RECORDS TO PROCESS:
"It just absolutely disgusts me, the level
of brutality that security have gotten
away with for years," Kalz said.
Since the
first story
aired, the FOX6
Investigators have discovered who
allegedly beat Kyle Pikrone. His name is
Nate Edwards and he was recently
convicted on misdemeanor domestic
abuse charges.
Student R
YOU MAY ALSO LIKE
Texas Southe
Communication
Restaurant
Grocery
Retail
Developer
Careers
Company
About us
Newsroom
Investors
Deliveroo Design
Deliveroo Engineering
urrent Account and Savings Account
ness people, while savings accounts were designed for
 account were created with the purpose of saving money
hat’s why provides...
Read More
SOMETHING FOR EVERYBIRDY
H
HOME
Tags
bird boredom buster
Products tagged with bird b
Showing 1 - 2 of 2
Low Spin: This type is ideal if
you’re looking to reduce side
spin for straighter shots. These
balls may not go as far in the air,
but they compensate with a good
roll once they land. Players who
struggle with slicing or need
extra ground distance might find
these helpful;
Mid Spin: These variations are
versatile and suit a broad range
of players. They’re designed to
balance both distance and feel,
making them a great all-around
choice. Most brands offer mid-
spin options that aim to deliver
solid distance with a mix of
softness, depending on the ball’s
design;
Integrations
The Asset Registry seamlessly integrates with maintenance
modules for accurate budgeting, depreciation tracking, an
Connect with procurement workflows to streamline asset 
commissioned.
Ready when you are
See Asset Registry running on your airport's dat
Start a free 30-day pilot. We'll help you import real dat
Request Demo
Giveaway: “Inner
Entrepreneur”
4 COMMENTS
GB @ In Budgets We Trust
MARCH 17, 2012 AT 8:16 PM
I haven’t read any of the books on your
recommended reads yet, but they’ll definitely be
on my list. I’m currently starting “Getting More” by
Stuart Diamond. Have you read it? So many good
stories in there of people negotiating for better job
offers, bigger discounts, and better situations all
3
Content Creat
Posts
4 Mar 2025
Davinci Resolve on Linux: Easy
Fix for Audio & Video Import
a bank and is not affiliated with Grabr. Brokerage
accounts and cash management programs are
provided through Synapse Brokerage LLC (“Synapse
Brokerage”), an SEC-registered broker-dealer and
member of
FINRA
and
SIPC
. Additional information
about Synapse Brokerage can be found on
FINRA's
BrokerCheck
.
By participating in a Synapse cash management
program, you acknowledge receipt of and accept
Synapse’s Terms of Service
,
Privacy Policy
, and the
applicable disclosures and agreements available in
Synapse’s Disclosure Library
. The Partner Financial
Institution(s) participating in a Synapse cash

...

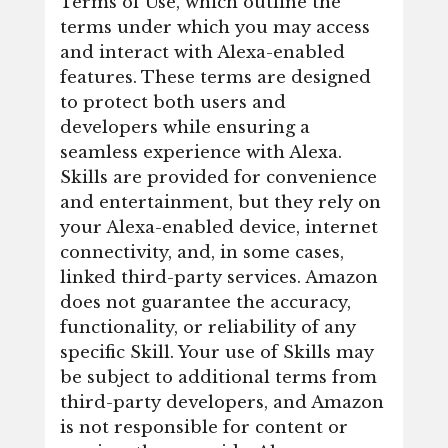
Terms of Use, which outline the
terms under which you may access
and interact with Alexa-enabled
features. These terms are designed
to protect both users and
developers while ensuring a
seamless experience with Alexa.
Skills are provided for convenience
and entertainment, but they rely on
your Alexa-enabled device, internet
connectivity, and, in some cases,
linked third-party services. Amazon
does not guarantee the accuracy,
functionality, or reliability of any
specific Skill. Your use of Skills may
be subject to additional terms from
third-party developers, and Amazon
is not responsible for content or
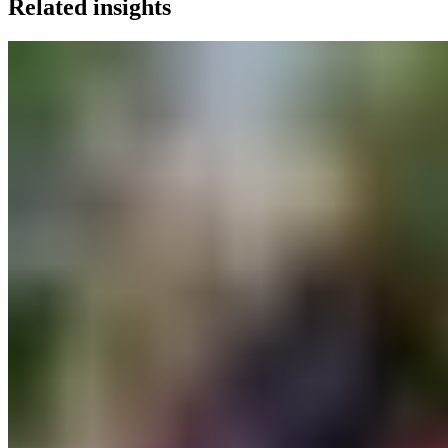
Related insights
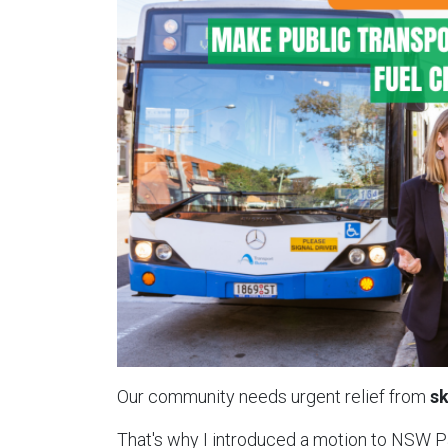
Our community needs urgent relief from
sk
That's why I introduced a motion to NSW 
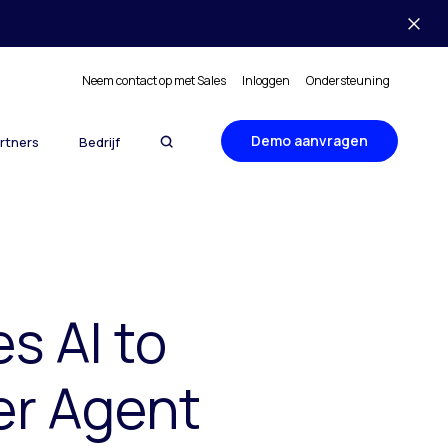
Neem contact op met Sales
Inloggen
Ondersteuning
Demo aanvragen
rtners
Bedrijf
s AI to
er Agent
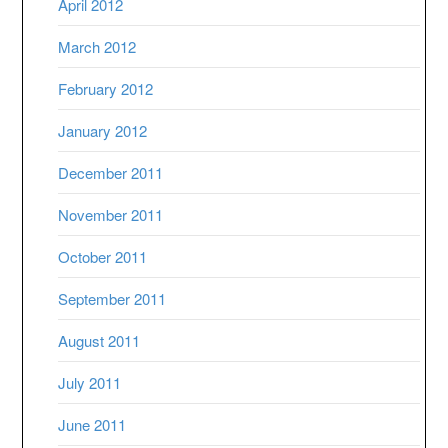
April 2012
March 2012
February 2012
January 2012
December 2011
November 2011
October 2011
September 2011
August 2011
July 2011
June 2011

YOUR OBJECTIVE:
Looking at the data above, return every line from the one with "me, the level" down to the one with "versatile and suit a broad range", exactly and inclusively.

OUTPUT FOR THIS TASK:
"It just absolutely disgusts me, the level
of brutality that security have gotten
away with for years," Kalz said.
Since the
first story
aired, the FOX6
Investigators have discovered who
allegedly beat Kyle Pikrone. His name is
Nate Edwards and he was recently
convicted on misdemeanor domestic
abuse charges.
Student R
YOU MAY ALSO LIKE
Texas Southe
Communication
Restaurant
Grocery
Retail
Developer
Careers
Company
About us
Newsroom
Investors
Deliveroo Design
Deliveroo Engineering
urrent Account and Savings Account
ness people, while savings accounts were designed for
 account were created with the purpose of saving money
hat’s why provides...
Read More
SOMETHING FOR EVERYBIRDY
H
HOME
Tags
bird boredom buster
Products tagged with bird b
Showing 1 - 2 of 2
Low Spin: This type is ideal if
you’re looking to reduce side
spin for straighter shots. These
balls may not go as far in the air,
but they compensate with a good
roll once they land. Players who
struggle with slicing or need
extra ground distance might find
these helpful;
Mid Spin: These variations are
versatile and suit a broad range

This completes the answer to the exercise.